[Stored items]
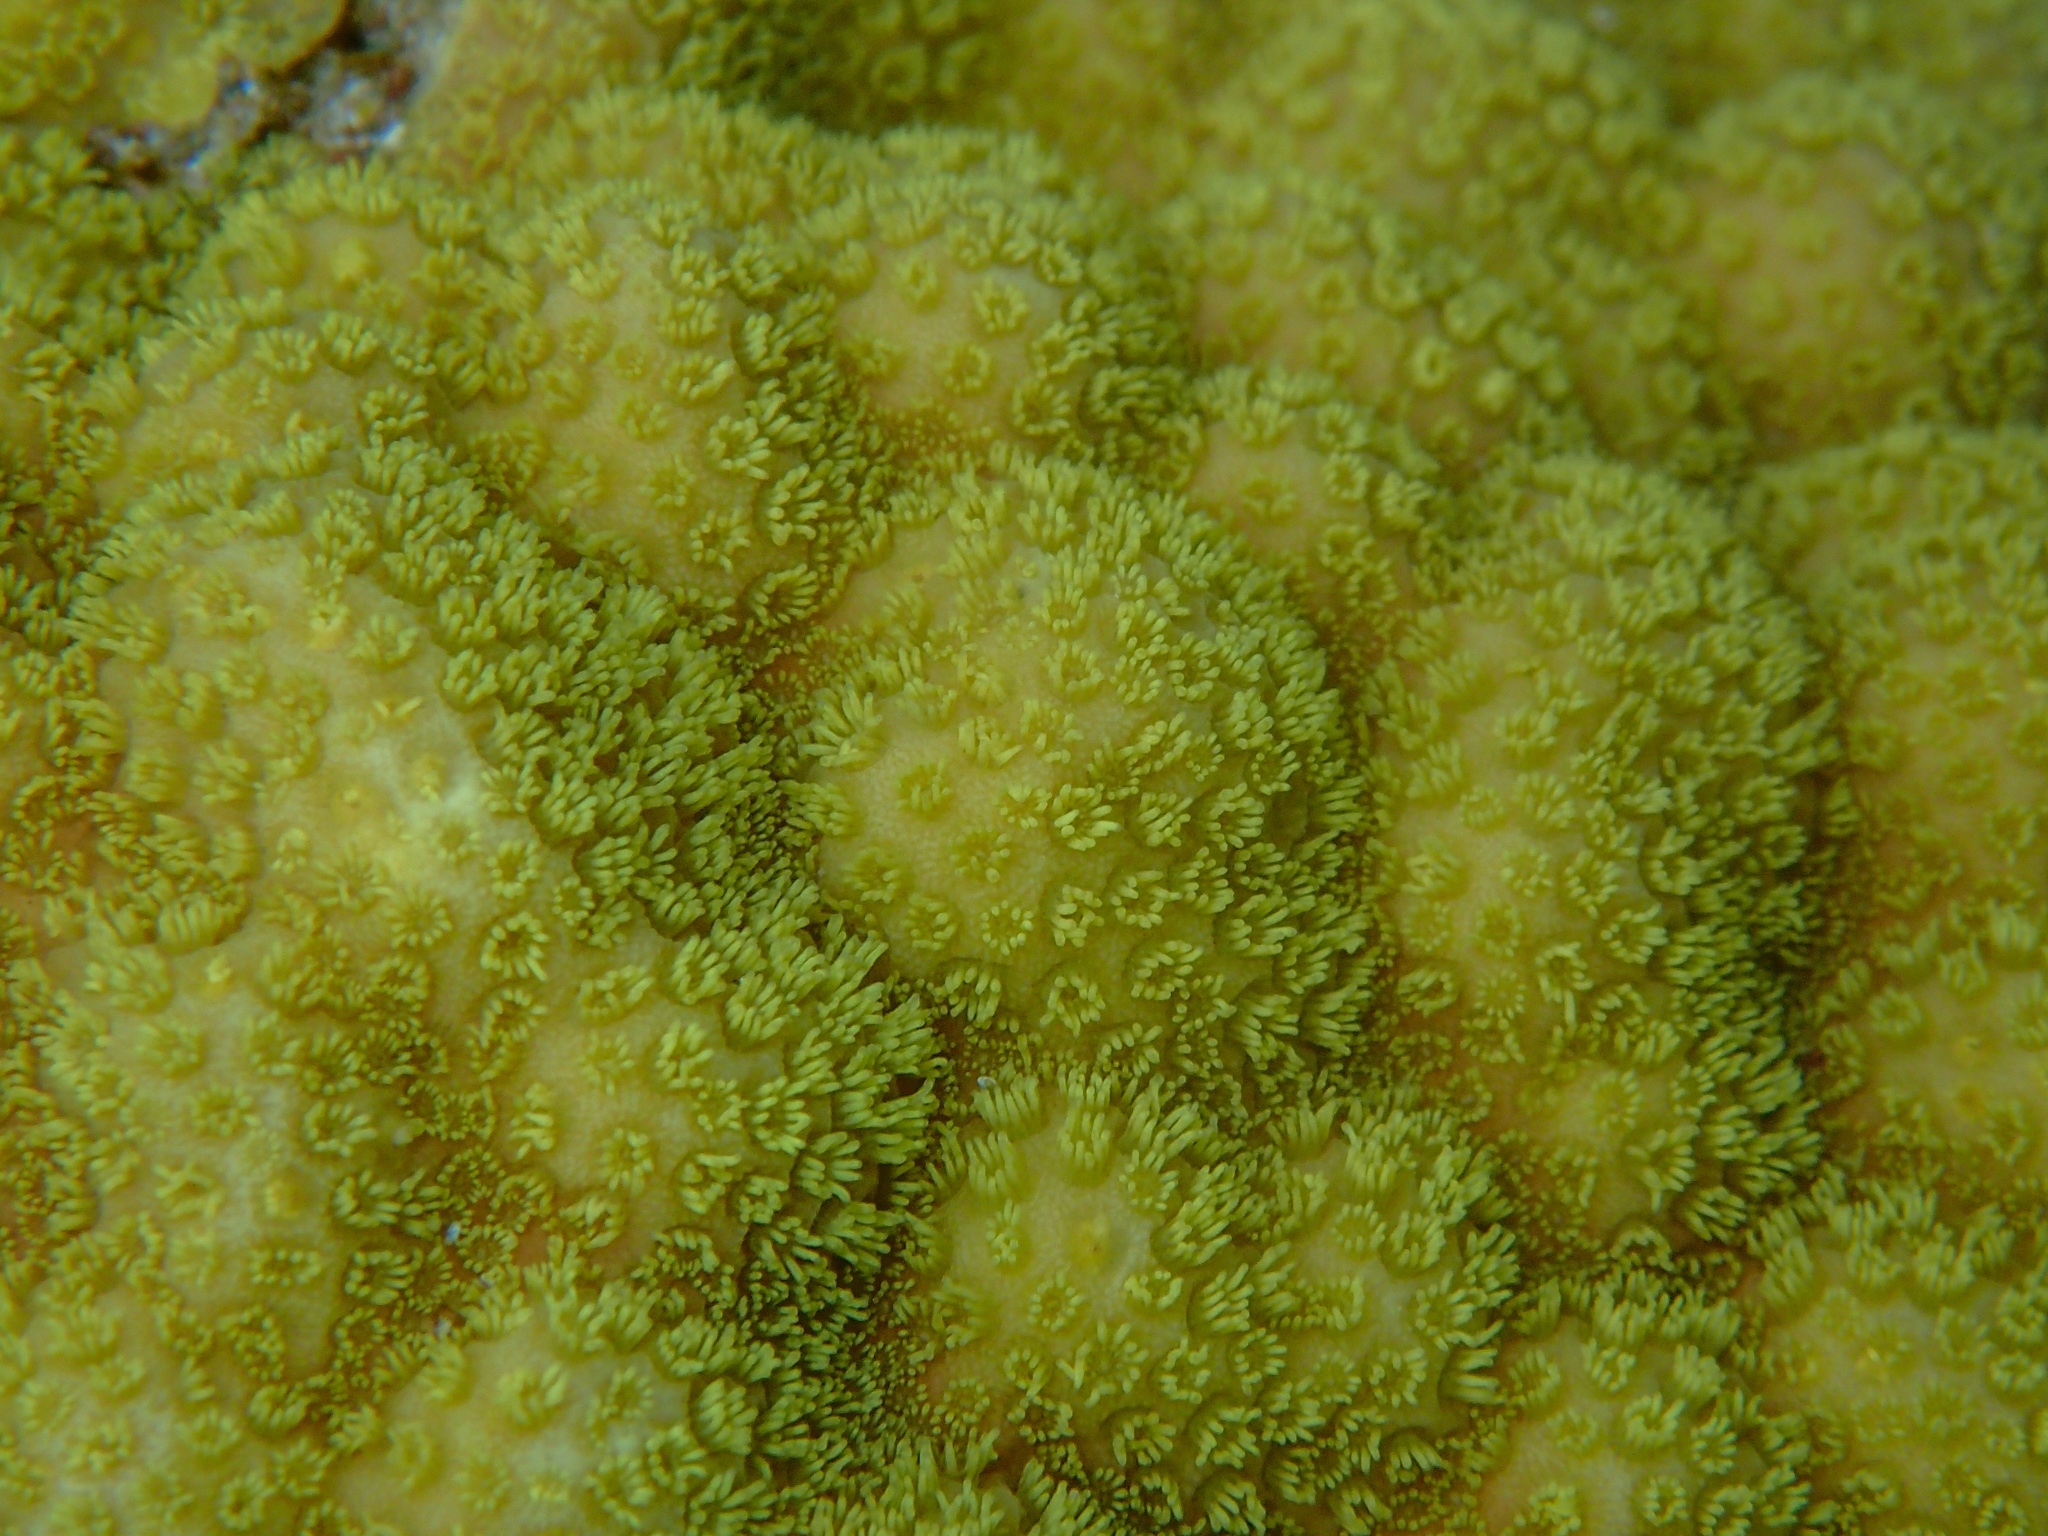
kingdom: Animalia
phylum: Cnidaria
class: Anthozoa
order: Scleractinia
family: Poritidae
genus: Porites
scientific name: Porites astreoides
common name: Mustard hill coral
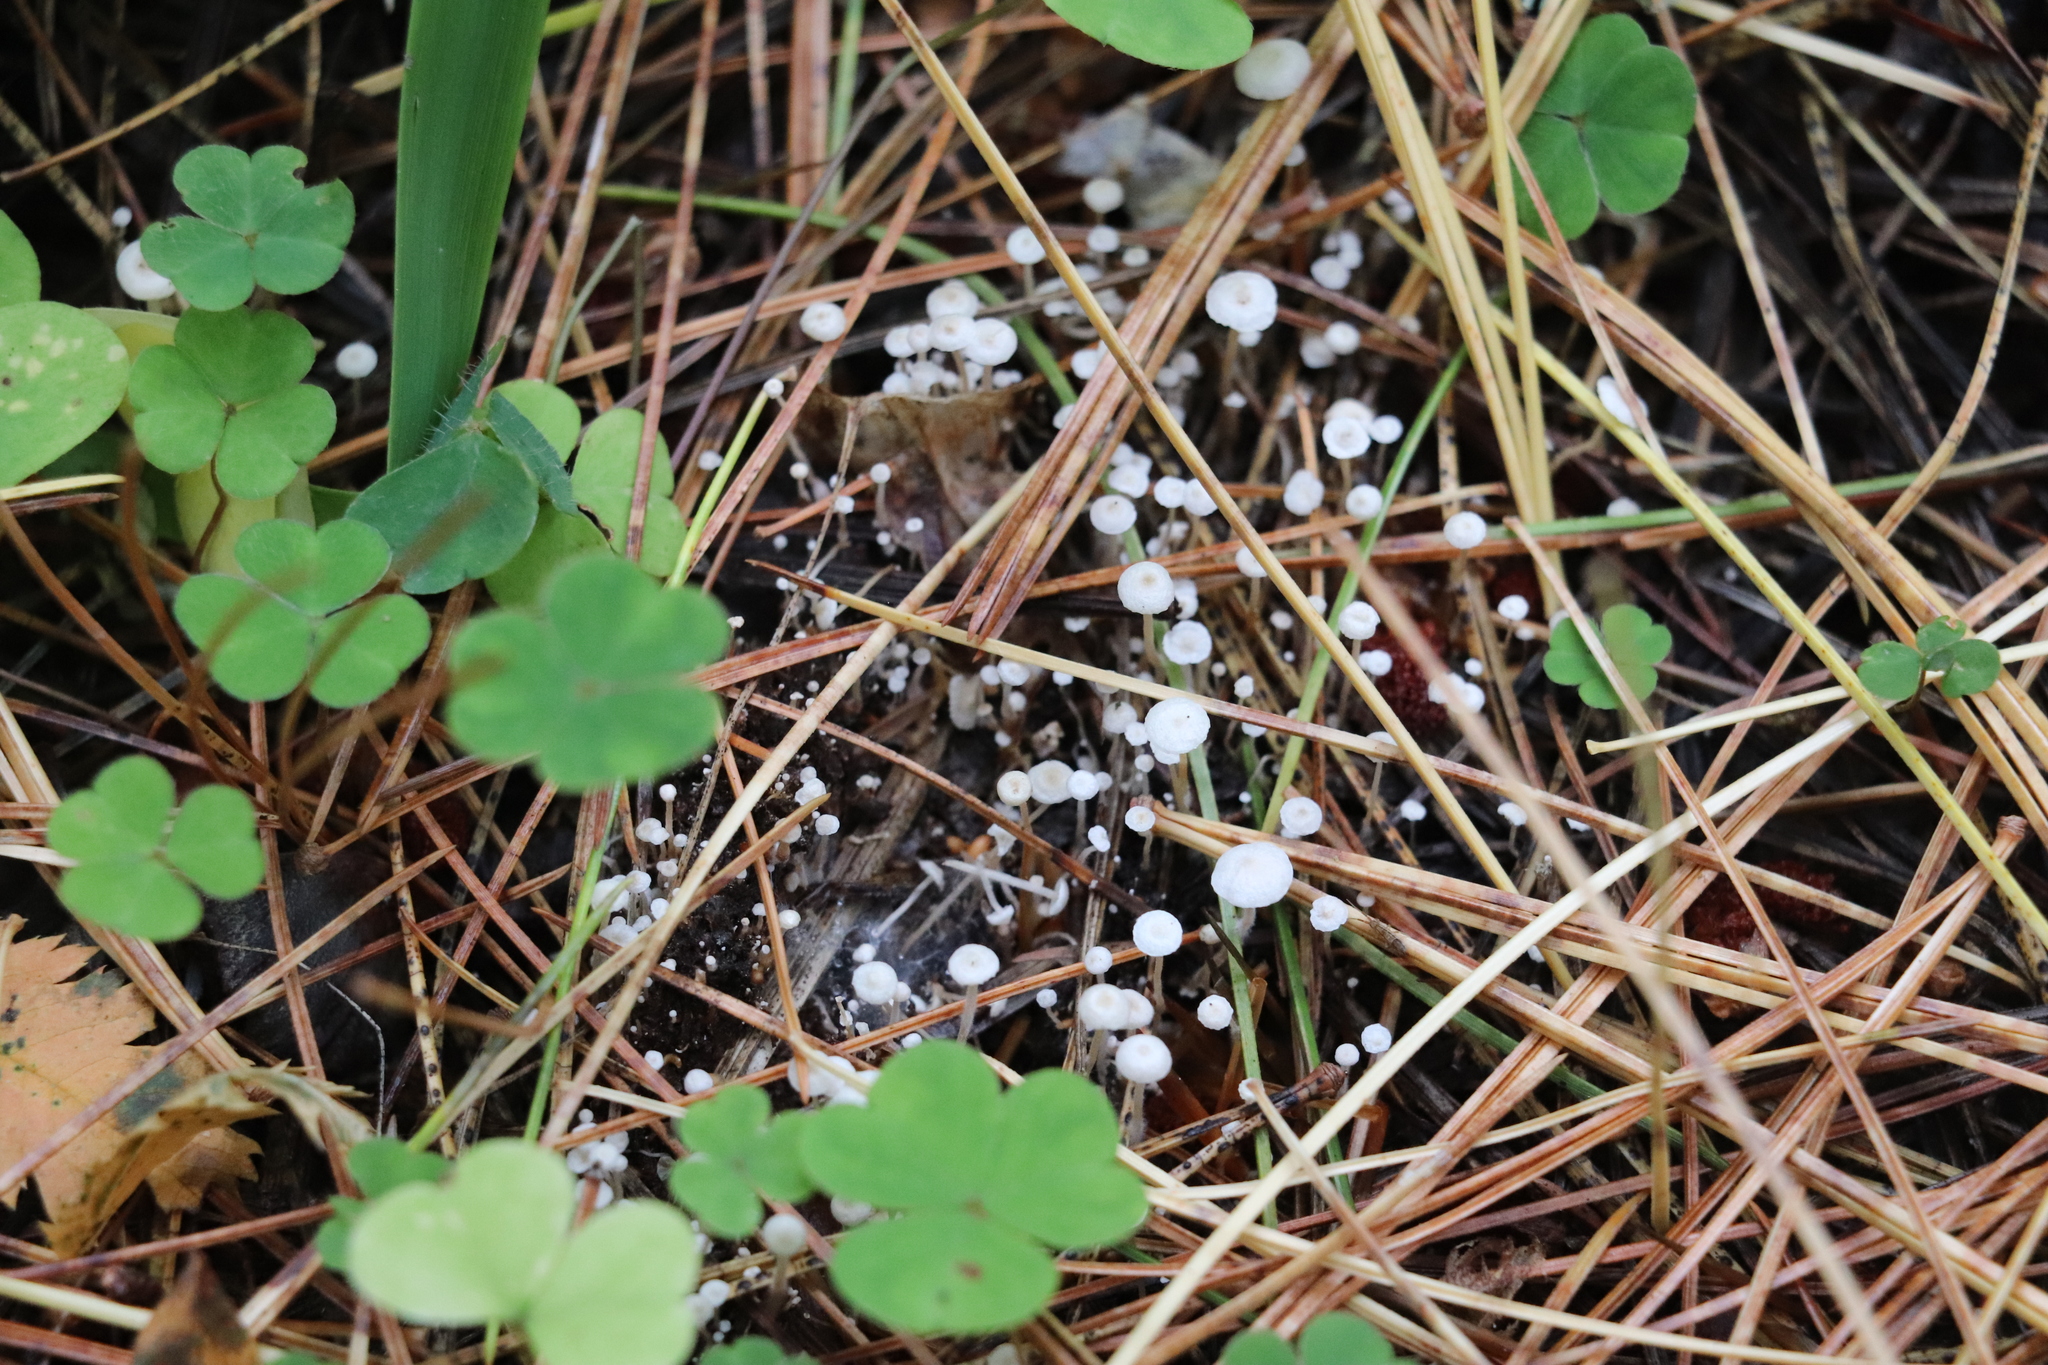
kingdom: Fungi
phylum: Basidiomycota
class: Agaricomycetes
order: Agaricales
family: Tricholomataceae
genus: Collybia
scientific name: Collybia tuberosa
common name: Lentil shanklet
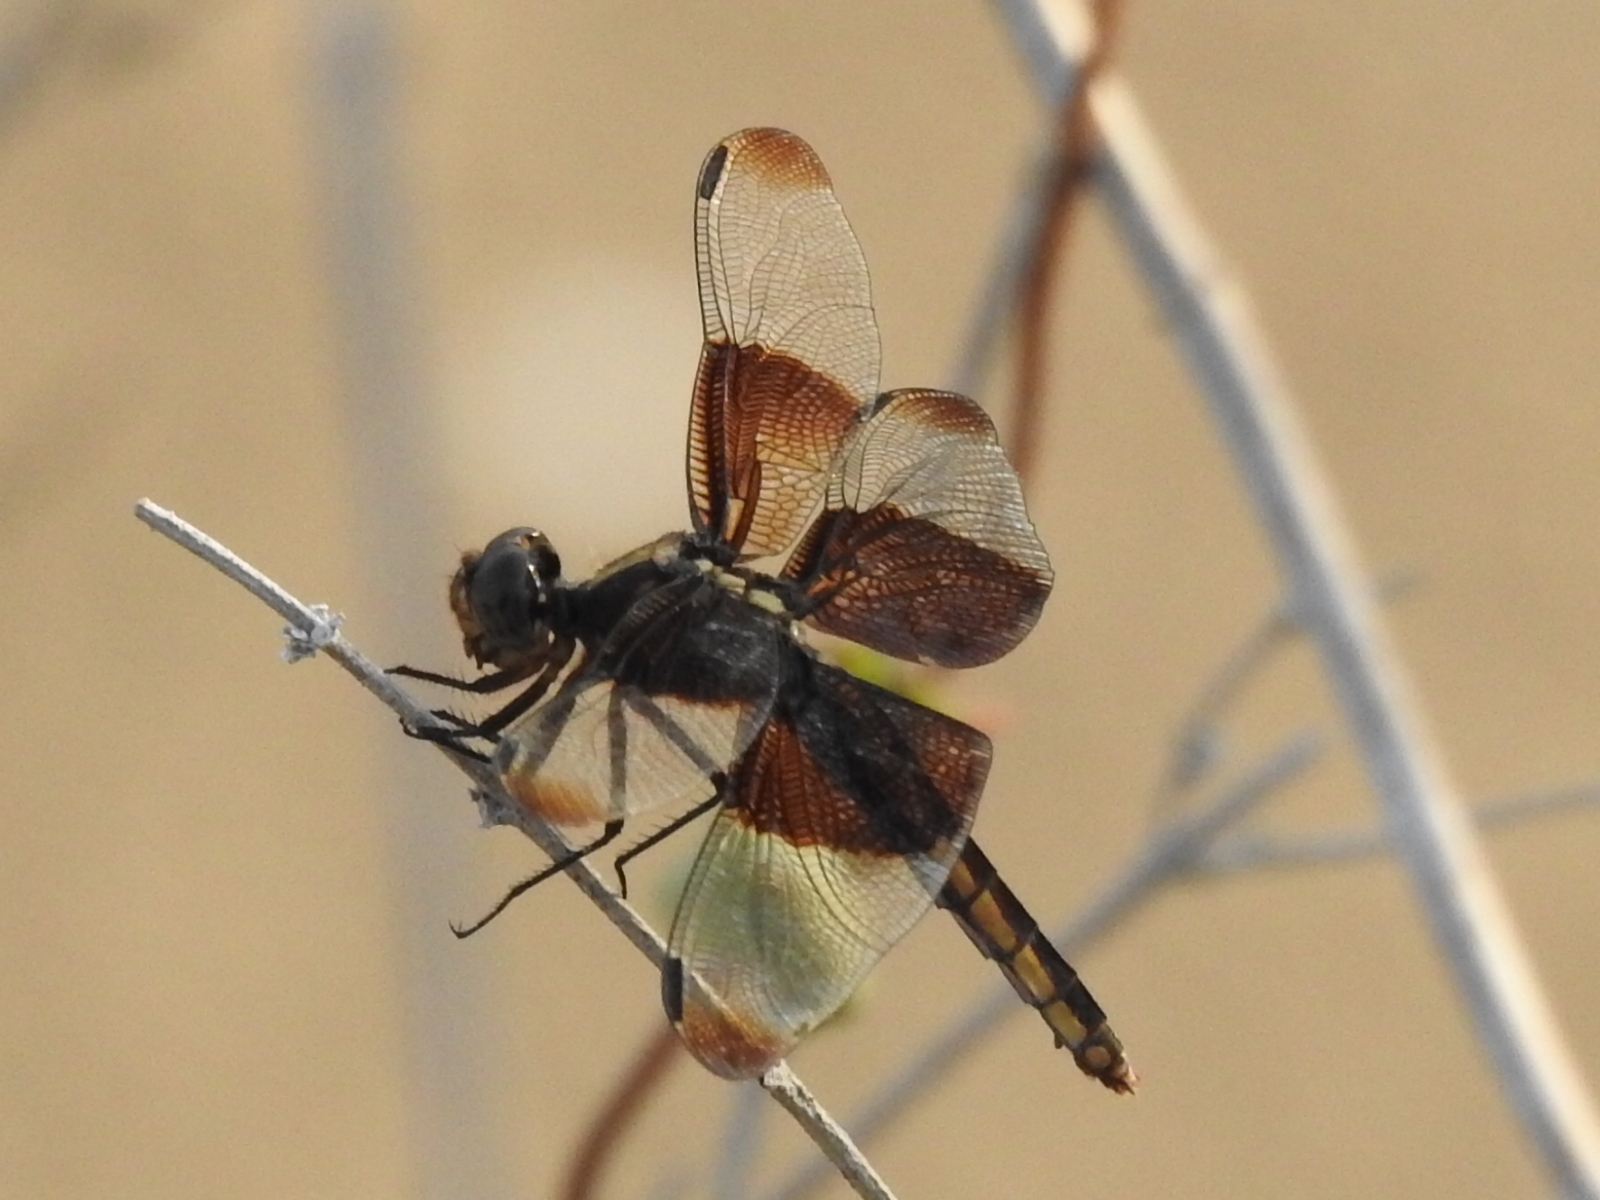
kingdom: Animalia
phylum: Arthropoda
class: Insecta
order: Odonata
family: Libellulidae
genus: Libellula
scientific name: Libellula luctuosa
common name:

## SHORT TASK
Transcribe all of the lines above verbatim, omitting the pictures from your answer.

## EXERCISE RESULT
kingdom: Animalia
phylum: Cnidaria
class: Anthozoa
order: Scleractinia
family: Poritidae
genus: Porites
scientific name: Porites astreoides
common name: Mustard hill coral
kingdom: Fungi
phylum: Basidiomycota
class: Agaricomycetes
order: Agaricales
family: Tricholomataceae
genus: Collybia
scientific name: Collybia tuberosa
common name: Lentil shanklet
kingdom: Animalia
phylum: Arthropoda
class: Insecta
order: Odonata
family: Libellulidae
genus: Libellula
scientific name: Libellula luctuosa
common name:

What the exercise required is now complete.